Ainsi, ce «path dependence», a été marqué par l’unicité de la vérité, de la propriété (la chose publique devient une chose privée dans l’intérêt de la communauté musulmane: Oumma), du leader ce qui s’avère en contradiction avec les principes et les bases de la démocratie. La référence à ce «path dependence» explique en grande partie la volonté du parti islamique de désarmer l’opposition ou le contre-pouvoir de tout dispositif collectif de régulation. Ainsi, la coordination entre eux ne peut être de type coopératif elle est plutôt une coordination de fait accompli puisqu’ils ne sont pas d’accord sur les principes voir sur l’essentiel. Ce type de coordination entrave le processus de la croissance et du développement.

Gouvernement indépendant: Savoir, compétence, probité et engagement

En dépit de son pouvoir magique, la démocratie ne peut soulager la crise. Aucun parti politique et à plus forte raison les islamistes ne prétend réduire les contradictions sociales, assurer et garantir la relance de l’économie, la stabilité, l’efficacité du gouvernement et la liberté individuelle et collective à court ou à long terme. En effet, arrivé au pouvoir, les institutions créées ne peuvent que préserver le pouvoir [Schotter (1981)]. D’ailleurs, la question du meilleur régime était au cœur de la réflexion depuis Platon et Aristote . Ces deux philosophes ont posé les grandes questions de tout les temps : qu’est-ce qu’un régime juste ? quelle doit-être son organisation? qui doit gouverner?

Platon, distingue trois parties de l’homme qui sont les besoins, le cœur et le savoir auxquelles correspondent les trois classes de la société. La première classe correspond aux paysans, artisans, et commerçants qui sont le moteur de la vie domestique. La seconde est la classe des guerriers chargés d’assurer la défense de la nation. La troisième  est celle des détenteurs du savoir qui sont les philosophes. Pour Platon, le peuple n’est pas rationnel parce qu’il est guidé par l’opinion et les illusions, ainsi il ne peut pas diriger ou gouverner. Les guerriers sont irrationnels puisqu’ils se basent essentiellement sur leur force physique. Ce ne sont que les philosophes qui peuvent gouverner car ils sont proches du savoir. Ainsi, un régime est juste selon Platon s’il met chaque catégorie (peuple, guerriers, philosophes) à sa place.

Chez Platon, le régime idéal est une aristocratie ou encore " roi - philosophe "  où le savoir et la raison dominent. Tous les autres régimes (ploutocratie, démocratie, monarchie, …) sont écartés par Platon car ils négligent la place du savoir.
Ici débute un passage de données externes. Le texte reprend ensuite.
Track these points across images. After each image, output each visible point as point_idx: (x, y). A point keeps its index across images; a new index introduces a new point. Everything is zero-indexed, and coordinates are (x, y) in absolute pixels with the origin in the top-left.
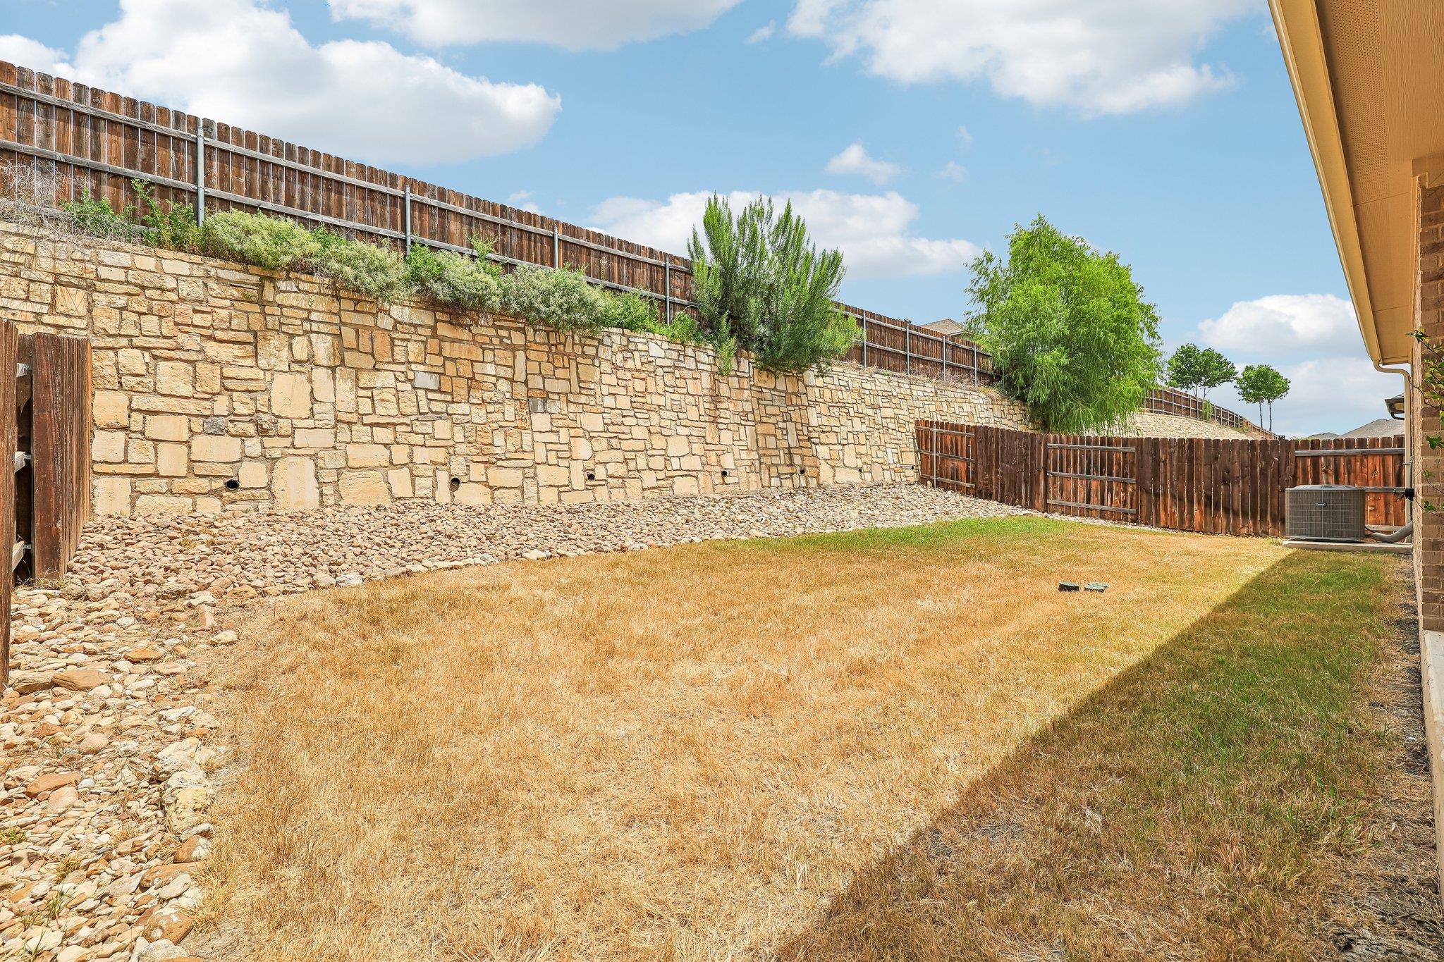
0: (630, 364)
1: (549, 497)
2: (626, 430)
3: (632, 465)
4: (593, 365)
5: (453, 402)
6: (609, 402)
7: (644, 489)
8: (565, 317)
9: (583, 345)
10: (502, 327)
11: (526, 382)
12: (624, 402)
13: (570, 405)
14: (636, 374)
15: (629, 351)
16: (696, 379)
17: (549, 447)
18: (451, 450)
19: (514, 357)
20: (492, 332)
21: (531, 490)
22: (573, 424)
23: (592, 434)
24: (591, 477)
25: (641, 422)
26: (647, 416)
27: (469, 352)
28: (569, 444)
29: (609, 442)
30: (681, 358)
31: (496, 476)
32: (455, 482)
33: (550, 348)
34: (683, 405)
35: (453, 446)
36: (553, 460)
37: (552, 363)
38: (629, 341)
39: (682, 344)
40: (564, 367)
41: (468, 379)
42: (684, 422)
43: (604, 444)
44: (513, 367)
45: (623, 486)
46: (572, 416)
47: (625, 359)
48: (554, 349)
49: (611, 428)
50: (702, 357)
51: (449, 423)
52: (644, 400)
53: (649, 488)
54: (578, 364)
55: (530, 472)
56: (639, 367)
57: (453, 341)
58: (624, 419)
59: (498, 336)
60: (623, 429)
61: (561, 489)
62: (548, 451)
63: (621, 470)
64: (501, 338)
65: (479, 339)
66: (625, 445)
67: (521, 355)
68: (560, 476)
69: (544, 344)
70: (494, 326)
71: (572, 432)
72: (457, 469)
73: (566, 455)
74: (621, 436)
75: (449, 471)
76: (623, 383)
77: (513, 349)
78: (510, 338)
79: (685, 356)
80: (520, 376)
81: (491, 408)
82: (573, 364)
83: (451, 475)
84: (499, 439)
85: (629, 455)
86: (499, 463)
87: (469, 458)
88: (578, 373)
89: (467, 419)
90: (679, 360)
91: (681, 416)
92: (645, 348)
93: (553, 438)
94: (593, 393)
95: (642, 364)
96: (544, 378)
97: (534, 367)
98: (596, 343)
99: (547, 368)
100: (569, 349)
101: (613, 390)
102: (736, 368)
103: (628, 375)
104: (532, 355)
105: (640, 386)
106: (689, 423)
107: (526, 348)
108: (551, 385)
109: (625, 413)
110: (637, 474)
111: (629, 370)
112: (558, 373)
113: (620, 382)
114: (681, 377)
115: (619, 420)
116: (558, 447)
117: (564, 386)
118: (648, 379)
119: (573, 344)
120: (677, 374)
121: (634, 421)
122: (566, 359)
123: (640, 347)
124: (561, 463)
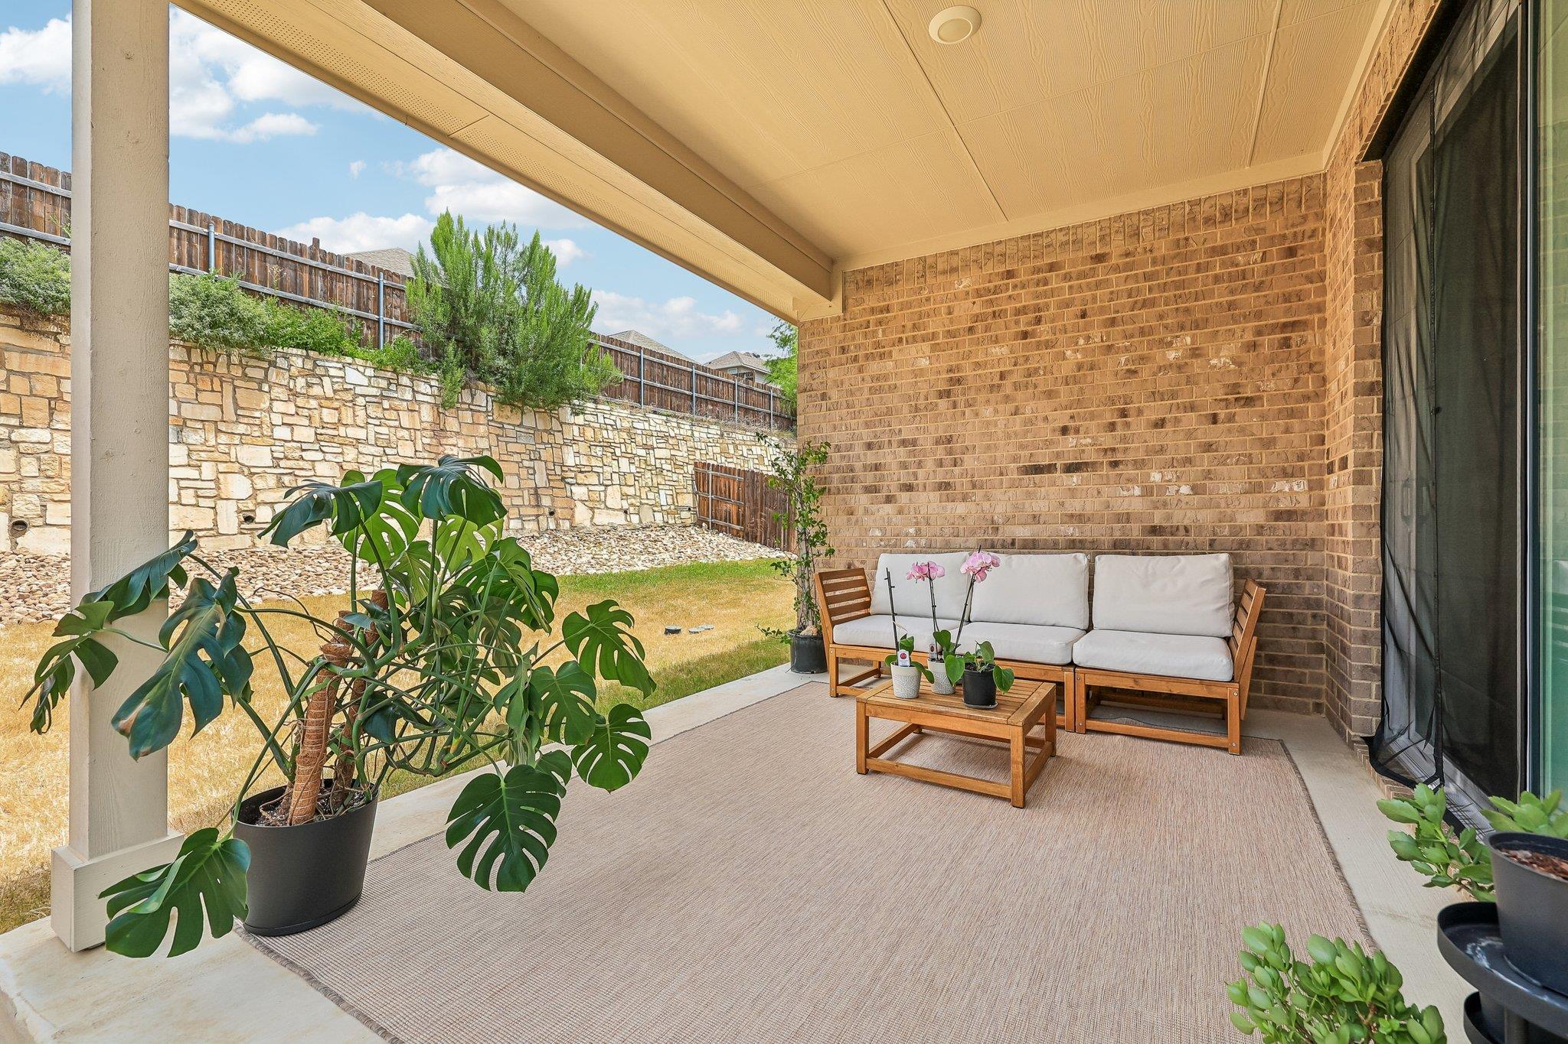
0: (316, 390)
2: (307, 465)
4: (260, 390)
5: (21, 427)
6: (282, 433)
8: (207, 331)
9: (244, 367)
12: (306, 434)
13: (221, 435)
14: (324, 403)
15: (314, 376)
16: (412, 411)
17: (183, 484)
18: (15, 487)
22: (224, 458)
23: (253, 470)
24: (249, 519)
25: (329, 457)
26: (340, 450)
28: (217, 480)
29: (279, 480)
30: (393, 387)
32: (19, 526)
33: (192, 367)
34: (393, 438)
35: (20, 482)
36: (188, 497)
37: (195, 385)
38: (315, 365)
39: (395, 371)
40: (213, 391)
41: (50, 399)
42: (392, 458)
43: (272, 481)
46: (222, 448)
47: (309, 385)
48: (197, 369)
49: (282, 463)
50: (423, 387)
51: (13, 453)
52: (335, 433)
54: (235, 387)
56: (330, 394)
57: (24, 351)
58: (304, 454)
60: (301, 464)
61: (200, 534)
62: (180, 488)
68: (200, 518)
69: (181, 362)
71: (222, 467)
72: (23, 508)
73: (213, 493)
74: (297, 472)
75: (10, 512)
76: (306, 412)
79: (398, 385)
82: (228, 389)
83: (11, 517)
87: (47, 496)
88: (235, 399)
89: (45, 448)
90: (389, 389)
91: (388, 451)
92: (341, 373)
93: (194, 473)
94: (258, 422)
95: (335, 391)
96: (180, 402)
98: (266, 365)
99: (186, 391)
100: (221, 369)
101: (287, 420)
102: (469, 401)
103: (313, 403)
105: (329, 416)
106: (401, 460)
108: (192, 411)
109: (305, 446)
111: (315, 397)
112: (203, 397)
113: (300, 411)
114: (391, 408)
115: (297, 454)
116: (199, 484)
117: (212, 413)
118: (343, 408)
119: (229, 364)
120: (386, 404)
121: (319, 456)
122: (216, 381)
123: (332, 372)
124: (203, 502)
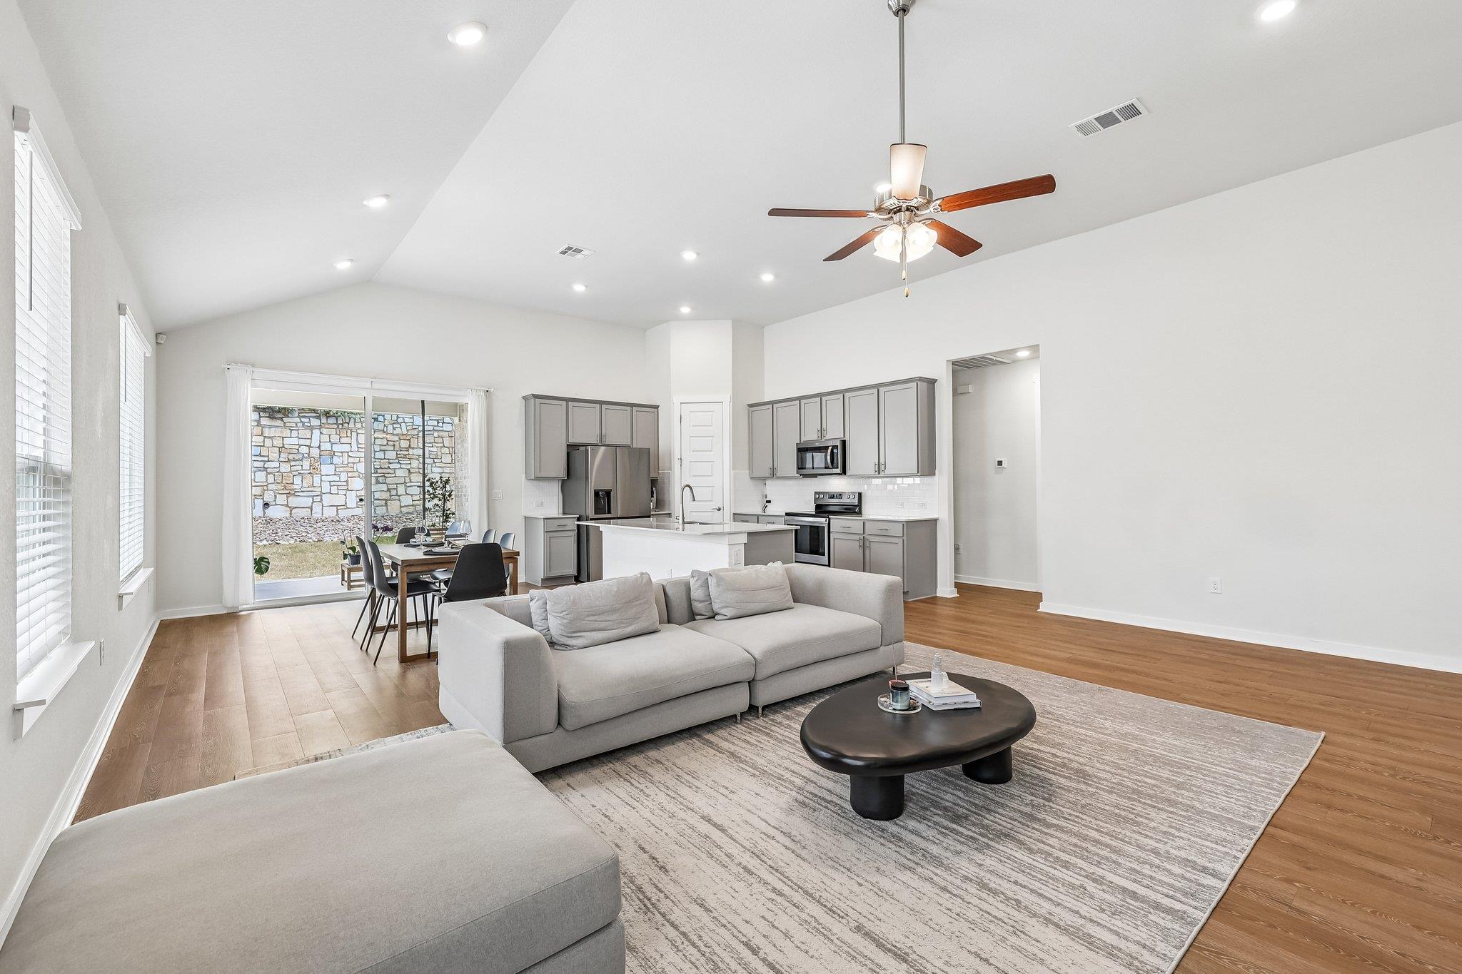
0: (398, 431)
1: (330, 513)
2: (392, 471)
3: (394, 492)
5: (268, 461)
6: (380, 455)
7: (401, 507)
10: (304, 417)
11: (319, 447)
12: (392, 455)
13: (350, 458)
14: (402, 437)
15: (398, 423)
16: (451, 437)
17: (332, 483)
18: (265, 488)
19: (312, 433)
20: (298, 420)
21: (317, 508)
22: (351, 470)
24: (361, 500)
25: (403, 466)
26: (409, 462)
27: (281, 432)
28: (347, 481)
29: (377, 480)
30: (440, 425)
31: (293, 501)
32: (266, 505)
33: (338, 426)
34: (439, 453)
35: (267, 486)
36: (334, 490)
37: (339, 435)
38: (398, 417)
40: (347, 437)
41: (279, 447)
42: (438, 465)
44: (311, 439)
45: (386, 505)
46: (350, 465)
47: (394, 429)
48: (340, 426)
49: (379, 471)
51: (265, 473)
52: (407, 453)
53: (405, 506)
54: (358, 433)
55: (318, 499)
56: (405, 432)
57: (270, 427)
58: (390, 465)
59: (302, 422)
60: (389, 471)
61: (339, 508)
62: (331, 486)
63: (386, 496)
65: (288, 424)
66: (388, 481)
67: (316, 432)
68: (339, 500)
69: (333, 424)
70: (299, 417)
71: (350, 475)
72: (269, 497)
73: (346, 487)
74: (386, 475)
75: (263, 499)
76: (391, 443)
77: (312, 428)
78: (310, 422)
80: (315, 443)
81: (293, 463)
82: (354, 434)
83: (264, 501)
84: (298, 480)
85: (391, 486)
86: (296, 494)
87: (277, 491)
88: (357, 439)
89: (277, 470)
90: (438, 426)
91: (436, 460)
92: (411, 420)
93: (336, 478)
95: (408, 430)
96: (332, 444)
97: (326, 438)
99: (335, 438)
100: (351, 425)
101: (383, 448)
103: (396, 438)
104: (324, 431)
105: (404, 444)
106: (443, 465)
107: (320, 427)
108: (335, 448)
109: (391, 461)
110: (397, 498)
111: (397, 435)
112: (343, 440)
114: (439, 437)
115: (386, 466)
116: (339, 483)
117: (347, 448)
118: (412, 439)
119: (355, 422)
120: (436, 434)
121: (398, 466)
122: (349, 431)
123: (406, 420)
124: (340, 492)
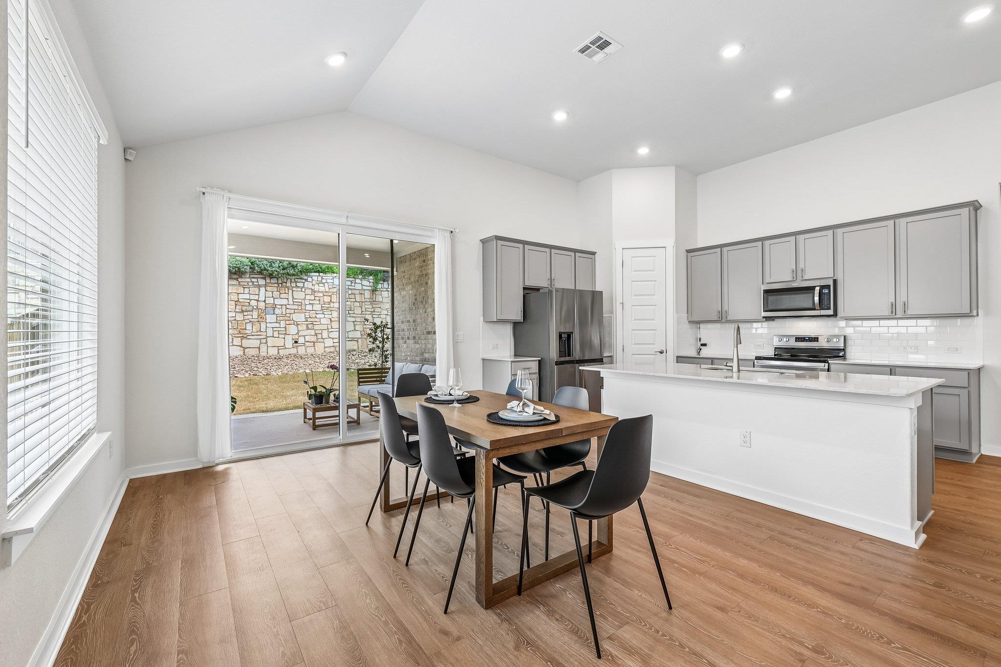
0: (322, 289)
1: (273, 352)
2: (318, 320)
3: (319, 336)
4: (302, 291)
6: (309, 307)
7: (325, 347)
8: (281, 272)
9: (296, 282)
10: (254, 278)
11: (265, 301)
12: (318, 307)
13: (287, 310)
14: (325, 294)
15: (322, 283)
16: (361, 294)
17: (274, 329)
19: (259, 290)
20: (249, 280)
21: (263, 348)
22: (288, 319)
23: (298, 323)
24: (296, 342)
25: (326, 316)
26: (331, 313)
27: (237, 289)
28: (285, 328)
29: (307, 326)
30: (353, 284)
31: (246, 343)
33: (279, 285)
34: (353, 306)
36: (276, 334)
37: (279, 291)
38: (322, 278)
39: (354, 278)
40: (285, 293)
41: (236, 301)
42: (351, 315)
43: (305, 327)
44: (259, 295)
45: (314, 346)
46: (288, 315)
47: (320, 287)
49: (309, 320)
50: (365, 283)
52: (329, 306)
53: (328, 347)
54: (293, 291)
55: (264, 341)
56: (327, 290)
58: (317, 315)
59: (252, 281)
60: (316, 319)
61: (279, 348)
62: (273, 331)
63: (314, 339)
64: (253, 282)
65: (242, 283)
66: (316, 327)
67: (263, 289)
68: (280, 342)
69: (275, 283)
70: (250, 277)
71: (288, 322)
73: (284, 332)
74: (314, 323)
76: (318, 298)
77: (259, 286)
78: (258, 282)
79: (355, 283)
80: (262, 298)
81: (246, 313)
82: (290, 291)
84: (249, 327)
85: (317, 332)
86: (248, 337)
87: (234, 335)
88: (293, 295)
89: (234, 318)
90: (351, 286)
91: (350, 312)
92: (332, 281)
93: (278, 325)
94: (300, 304)
95: (329, 289)
96: (274, 299)
97: (269, 294)
98: (304, 281)
99: (276, 294)
100: (288, 284)
101: (311, 302)
102: (387, 287)
103: (321, 295)
104: (269, 289)
105: (327, 299)
106: (355, 316)
107: (266, 286)
108: (277, 302)
109: (317, 312)
110: (322, 340)
111: (322, 292)
112: (282, 296)
113: (316, 298)
114: (352, 294)
115: (314, 316)
116: (279, 329)
117: (284, 302)
118: (332, 296)
119: (291, 282)
120: (350, 292)
121: (322, 316)
122: (286, 289)
123: (328, 281)
124: (280, 336)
Ces idées ont également inspiré d’autres auteurs. North (2005) nous a enseigné que le changement économique est tributaire à la qualité de la démographie, au stock de la connaissance, au cadre institutionnel qui détermine les structures incitatives du pays.  En se référant à ce cadre philosophique et économique, nous avançons les conséquences suivantes:

Premièrement, le choix d’un modèle de gouvernance politique ne se limite pas uniquement à la volonté d’instaurer une démocratie importée ou adaptée aux conditions socioéconomiques du pays. Par ailleurs, le militantisme politique à lui seul, ne peut être un critère de choix des membres du gouvernent quelque soient les sacrifices consentis. Deuxièmement, la Tunisie a besoin d’inventer un système politique local basé sur des institutions plus souples à construire et à modifier compte tenu de la capitalisation sur son expérience et sur celle des pays du «printemps arabe». Troisièmement et le plus important c’est que ce système doit tirer sa légitimité d’une reconnaissance locale et internationale, du savoir, de la compétence, de la probité, de l’intégrité et de l’engagement de ses fondateurs et de ses exécuteurs.